Unified benchmark for closed-set, OSDA, PDA and UniDA domain adaptation on time-series Human Activity Recognition (HAR). Combines re-implemented scenario-native methods (OSBP, TSFA, SPADA, PDAAN) with seven UniDA methods (UDA, OVANet, DANCE, PPOT, UniOT, UniJDOT, RAINCOAT) and eighteen closed-set baselines under a single training/evaluation protocol, plus a hardest-first curriculum sweep over private-class counts.
The codebase is developed against the following pinned versions; matching them exactly is the safest bet, anything reasonably close should also work.
| Package | Version |
|---|---|
| python | 3.9 |
| torch | 2.7.1+cu118 |
| torchvision | 0.22.1+cu118 |
| torchmetrics | 1.8.2 |
| numpy | 2.0.2 |
| pandas | 2.3.3 |
| scipy | 1.13.1 |
| scikit-learn | 1.6.1 |
| scikit-image | 0.24.0 |
| matplotlib | 3.9.4 |
| seaborn | 0.13.2 |
POT (ot) |
0.9.6 |
| optuna | 4.8.0 |
| mlflow | 3.1.4 |
| tqdm | 4.67.1 |
Every entry-point (main.py, main_sweep.py, run_curriculum.py,
extract_best_hparams.py) logs to MLflow over HTTP at
http://127.0.0.1:5001. Launch the tracking server before training:
mlflow server --host 127.0.0.1 --port 5001If you want a different port, change it both on the server command line and in
the mlflow.set_tracking_uri(...) call at the top of main.py,
main_sweep.py, run_curriculum.py and extract_best_hparams.py.

***

__What this exercise asks__:
(A) In the benchmark text, what address do the entry-points use to log to MLflow?
(B) Transcribe the passage of the benchmark text starting at "Unified benchmark for" and ending at "over private-class counts.".
The records are drawn from a source separate from the benchmark text.

***

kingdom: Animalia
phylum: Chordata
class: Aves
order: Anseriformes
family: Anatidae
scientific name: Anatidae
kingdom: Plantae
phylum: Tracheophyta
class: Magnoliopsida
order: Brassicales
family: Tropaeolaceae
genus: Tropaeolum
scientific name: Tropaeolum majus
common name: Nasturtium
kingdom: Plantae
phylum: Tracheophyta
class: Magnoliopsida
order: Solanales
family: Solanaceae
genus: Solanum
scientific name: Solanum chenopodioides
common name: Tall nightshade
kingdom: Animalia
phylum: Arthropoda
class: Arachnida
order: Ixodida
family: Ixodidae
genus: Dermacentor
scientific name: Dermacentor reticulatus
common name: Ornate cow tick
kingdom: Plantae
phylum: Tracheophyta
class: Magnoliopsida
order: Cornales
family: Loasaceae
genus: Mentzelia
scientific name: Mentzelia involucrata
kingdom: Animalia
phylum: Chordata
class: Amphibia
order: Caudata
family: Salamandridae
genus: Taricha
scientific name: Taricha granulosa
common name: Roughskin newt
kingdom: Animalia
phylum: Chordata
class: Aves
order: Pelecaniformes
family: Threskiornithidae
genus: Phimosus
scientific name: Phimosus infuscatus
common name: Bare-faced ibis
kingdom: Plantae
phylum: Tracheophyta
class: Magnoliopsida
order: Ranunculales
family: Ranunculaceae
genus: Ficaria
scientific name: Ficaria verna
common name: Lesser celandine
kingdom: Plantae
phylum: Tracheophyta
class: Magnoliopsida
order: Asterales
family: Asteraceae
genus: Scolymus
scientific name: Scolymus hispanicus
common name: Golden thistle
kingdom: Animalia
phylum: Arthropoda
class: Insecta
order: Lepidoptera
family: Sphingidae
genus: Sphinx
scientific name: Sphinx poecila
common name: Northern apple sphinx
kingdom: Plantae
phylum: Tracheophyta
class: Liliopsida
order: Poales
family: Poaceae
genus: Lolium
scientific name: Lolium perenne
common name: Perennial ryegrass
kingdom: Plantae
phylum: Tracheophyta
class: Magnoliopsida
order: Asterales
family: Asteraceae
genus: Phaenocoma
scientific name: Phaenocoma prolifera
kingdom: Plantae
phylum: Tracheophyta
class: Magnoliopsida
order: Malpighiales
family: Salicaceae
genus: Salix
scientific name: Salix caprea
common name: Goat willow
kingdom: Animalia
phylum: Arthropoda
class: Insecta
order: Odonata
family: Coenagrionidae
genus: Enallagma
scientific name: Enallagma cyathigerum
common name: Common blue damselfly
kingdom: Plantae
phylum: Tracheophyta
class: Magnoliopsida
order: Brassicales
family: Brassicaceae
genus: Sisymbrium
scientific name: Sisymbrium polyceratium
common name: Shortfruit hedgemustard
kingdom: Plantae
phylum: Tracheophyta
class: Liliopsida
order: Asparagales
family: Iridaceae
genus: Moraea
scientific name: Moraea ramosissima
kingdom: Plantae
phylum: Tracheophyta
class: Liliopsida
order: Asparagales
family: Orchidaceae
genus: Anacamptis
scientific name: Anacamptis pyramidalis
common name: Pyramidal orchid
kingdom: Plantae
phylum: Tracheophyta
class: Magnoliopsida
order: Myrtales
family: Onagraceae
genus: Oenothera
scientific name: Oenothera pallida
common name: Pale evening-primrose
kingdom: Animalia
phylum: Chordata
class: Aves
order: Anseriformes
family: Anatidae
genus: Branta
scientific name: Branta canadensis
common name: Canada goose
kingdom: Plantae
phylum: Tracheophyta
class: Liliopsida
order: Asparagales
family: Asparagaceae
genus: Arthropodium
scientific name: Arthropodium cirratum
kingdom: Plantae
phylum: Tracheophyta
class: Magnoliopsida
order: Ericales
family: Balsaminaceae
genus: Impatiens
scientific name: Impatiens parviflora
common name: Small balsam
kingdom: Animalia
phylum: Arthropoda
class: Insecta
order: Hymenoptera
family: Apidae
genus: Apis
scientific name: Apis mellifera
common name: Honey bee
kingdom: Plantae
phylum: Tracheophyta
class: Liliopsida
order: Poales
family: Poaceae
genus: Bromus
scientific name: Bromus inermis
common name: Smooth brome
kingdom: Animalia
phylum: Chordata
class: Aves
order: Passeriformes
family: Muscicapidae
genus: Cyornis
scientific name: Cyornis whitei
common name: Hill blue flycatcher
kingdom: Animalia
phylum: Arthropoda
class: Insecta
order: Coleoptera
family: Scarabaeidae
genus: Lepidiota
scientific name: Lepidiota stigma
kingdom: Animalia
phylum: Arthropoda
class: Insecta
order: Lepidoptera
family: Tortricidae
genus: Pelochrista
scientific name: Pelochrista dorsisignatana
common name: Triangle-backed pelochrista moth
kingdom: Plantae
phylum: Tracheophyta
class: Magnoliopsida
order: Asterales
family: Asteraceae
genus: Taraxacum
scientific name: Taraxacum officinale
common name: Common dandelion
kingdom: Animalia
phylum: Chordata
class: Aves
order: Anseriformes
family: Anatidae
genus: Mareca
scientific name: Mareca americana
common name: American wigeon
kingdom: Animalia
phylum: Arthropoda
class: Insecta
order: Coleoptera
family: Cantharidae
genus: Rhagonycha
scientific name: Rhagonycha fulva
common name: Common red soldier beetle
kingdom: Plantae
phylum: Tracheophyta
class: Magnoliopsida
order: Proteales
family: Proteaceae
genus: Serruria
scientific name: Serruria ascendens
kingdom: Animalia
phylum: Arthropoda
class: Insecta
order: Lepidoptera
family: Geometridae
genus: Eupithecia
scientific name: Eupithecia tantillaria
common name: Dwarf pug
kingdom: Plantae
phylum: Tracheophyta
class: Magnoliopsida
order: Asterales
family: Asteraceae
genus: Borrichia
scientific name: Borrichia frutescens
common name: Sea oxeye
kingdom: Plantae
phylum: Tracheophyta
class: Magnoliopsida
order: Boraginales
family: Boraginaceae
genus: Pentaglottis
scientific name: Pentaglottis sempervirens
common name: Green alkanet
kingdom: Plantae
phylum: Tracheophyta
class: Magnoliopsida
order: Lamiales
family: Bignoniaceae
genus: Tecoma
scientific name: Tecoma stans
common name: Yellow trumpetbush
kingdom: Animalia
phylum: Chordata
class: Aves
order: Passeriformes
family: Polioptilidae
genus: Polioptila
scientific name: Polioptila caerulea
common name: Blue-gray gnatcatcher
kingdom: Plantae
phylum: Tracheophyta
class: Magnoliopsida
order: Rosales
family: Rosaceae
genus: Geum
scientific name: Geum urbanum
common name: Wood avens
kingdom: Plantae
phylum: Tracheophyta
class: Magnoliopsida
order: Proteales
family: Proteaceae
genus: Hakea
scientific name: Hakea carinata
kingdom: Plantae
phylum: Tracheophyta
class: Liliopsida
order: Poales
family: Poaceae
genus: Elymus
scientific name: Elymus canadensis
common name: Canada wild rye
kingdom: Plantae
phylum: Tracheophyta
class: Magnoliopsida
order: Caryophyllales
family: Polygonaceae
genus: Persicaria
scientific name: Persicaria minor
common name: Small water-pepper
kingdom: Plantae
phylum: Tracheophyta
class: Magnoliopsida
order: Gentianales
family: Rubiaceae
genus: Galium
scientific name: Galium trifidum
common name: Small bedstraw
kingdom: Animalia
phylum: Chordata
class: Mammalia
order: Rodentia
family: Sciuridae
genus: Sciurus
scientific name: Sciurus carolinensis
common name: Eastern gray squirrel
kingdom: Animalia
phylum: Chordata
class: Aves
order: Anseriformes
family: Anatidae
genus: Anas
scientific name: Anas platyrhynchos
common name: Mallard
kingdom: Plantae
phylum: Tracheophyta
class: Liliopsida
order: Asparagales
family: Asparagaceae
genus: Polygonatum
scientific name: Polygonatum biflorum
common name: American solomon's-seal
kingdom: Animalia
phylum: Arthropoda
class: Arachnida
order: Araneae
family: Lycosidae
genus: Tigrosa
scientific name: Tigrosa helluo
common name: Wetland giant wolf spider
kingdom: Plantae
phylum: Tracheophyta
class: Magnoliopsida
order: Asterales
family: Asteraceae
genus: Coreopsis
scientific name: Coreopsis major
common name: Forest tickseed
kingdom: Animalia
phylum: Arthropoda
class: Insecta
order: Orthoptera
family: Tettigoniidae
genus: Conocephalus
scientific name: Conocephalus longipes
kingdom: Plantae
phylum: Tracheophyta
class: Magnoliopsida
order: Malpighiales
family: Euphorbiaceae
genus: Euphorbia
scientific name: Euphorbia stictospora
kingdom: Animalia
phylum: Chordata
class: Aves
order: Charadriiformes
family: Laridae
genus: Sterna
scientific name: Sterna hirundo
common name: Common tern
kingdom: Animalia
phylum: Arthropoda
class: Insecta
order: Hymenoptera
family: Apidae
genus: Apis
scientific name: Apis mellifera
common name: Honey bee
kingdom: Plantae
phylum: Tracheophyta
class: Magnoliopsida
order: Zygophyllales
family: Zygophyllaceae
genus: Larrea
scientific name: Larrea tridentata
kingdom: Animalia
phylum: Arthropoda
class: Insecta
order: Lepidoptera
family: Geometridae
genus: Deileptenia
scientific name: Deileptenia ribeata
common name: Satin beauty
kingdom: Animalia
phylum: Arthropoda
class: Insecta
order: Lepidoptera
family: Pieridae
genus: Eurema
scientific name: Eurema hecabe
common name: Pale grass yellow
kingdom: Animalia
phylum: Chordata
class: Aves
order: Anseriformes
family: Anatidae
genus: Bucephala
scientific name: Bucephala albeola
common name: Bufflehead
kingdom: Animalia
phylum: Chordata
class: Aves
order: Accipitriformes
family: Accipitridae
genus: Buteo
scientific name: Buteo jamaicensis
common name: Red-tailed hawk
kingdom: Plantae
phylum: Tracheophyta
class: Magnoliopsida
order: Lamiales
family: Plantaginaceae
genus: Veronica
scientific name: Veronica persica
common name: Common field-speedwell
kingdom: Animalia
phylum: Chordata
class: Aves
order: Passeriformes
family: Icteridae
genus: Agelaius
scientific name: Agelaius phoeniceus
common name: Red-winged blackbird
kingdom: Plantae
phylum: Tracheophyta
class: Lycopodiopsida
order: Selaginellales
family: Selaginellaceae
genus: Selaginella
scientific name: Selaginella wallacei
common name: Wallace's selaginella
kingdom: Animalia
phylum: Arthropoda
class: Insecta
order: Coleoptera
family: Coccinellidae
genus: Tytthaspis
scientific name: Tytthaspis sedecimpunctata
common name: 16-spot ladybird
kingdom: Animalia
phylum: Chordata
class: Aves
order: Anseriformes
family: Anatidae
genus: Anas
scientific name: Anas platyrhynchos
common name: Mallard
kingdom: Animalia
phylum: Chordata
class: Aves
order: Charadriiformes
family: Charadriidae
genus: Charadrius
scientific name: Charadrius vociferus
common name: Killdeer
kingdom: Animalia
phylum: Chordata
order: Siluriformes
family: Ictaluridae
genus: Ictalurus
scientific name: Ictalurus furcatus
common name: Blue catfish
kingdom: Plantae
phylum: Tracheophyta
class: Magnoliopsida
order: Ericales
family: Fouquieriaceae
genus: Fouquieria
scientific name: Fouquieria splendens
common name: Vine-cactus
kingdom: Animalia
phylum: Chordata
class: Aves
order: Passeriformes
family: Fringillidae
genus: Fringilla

***

__Task solutions__:
(A) http://127.0.0.1:5001

(B)
Unified benchmark for closed-set, OSDA, PDA and UniDA domain adaptation on time-series Human Activity Recognition (HAR). Combines re-implemented scenario-native methods (OSBP, TSFA, SPADA, PDAAN) with seven UniDA methods (UDA, OVANet, DANCE, PPOT, UniOT, UniJDOT, RAINCOAT) and eighteen closed-set baselines under a single training/evaluation protocol, plus a hardest-first curriculum sweep over private-class counts.